Scripture does not claim a complete answer. It gives enough to trust, and not enough to become self-assured.
What Scripture leaves open
Honestly: Scripture does not answer a range of questions.
Why did God permit the fall of Satan, knowing it would happen? Why is creation damaged so deeply? Why specifically does this child have to be born with this illness?
Scripture is silent. And in that silence it does not leave us alone. It gives a direction: the “groaning together” is not forever. “Behold, I am making all things new” (Rev. 21:5).
Sometimes the question “where does evil come from” must be released for the sake of the question “where is it going.” Where from — we do not fully know. Where to — we do know: God is defeating it.
One small step today
- 1 Name a specific evil before God
Not 'evil in the world in general.' Specifically. What presses on you.
- 'Lord, I don't understand why […] happened.'
- 'I am angry at this evil. I don't want to get used to it.'
- 2 Take one step against evil, not just think about it
Jesus did not theorize — He healed. What is one thing you can do?
- Help one specific sufferer.
- Confess your part in evil.
- Refuse to participate in a small injustice today.
- 3 Pray 'deliver us from the evil one'
This is part of the Lord's Prayer. It is not panic — it is agreement that evil is real.
- Pray the Our Father slowly.
- Stop on the last petition. Hold it.
Prayer
Lord, I look at evil and I do not understand.
I don’t know why You permitted this. I cannot tie the ends together. Sometimes I want to blame You — and sometimes I am just tired.
Thank You that You did not explain evil — You bore it. Thank You that the cross is not a theory. It is Your answer.
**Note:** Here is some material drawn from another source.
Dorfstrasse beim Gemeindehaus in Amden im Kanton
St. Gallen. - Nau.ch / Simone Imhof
Let me hate evil without becoming evil. Let me resist it — starting with myself. And give me hope: that You are making all things new.
Amen.
A question to sit with
- What would you prefer: a world without freedom and without evil — or a world where both exist, but God Himself entered the evil?
- Where today are you calling 'evil' something against which you could actually do something?
Remember
Evil is not God’s equal. It is a wound, not a substance. God did not explain it — He took it on Himself and is going to heal it.
Common questions
- If God created the devil, isn't He the source of evil?
- Scripture says God created everything, and everything was 'very good' (Gen. 1:31). Evil entered not as a created thing but as a **distortion** of freedom. The devil was created good and fell. This is the difference between 'to cause' and 'to permit for the sake of something greater.'
- Isn't it simpler to say God is not all-powerful?
- Simpler — but not more truthful. If God is not all-powerful, we have no hope that evil will be defeated. Scripture holds both truths: God is all-powerful AND evil is real. A tension, but not a contradiction.
- Why didn't God create a world without the possibility of evil?
- Then He would have created a world without freedom and love. A love that cannot be refused is not love. God chose to create a world in which real love is possible — and that meant the possibility of real evil.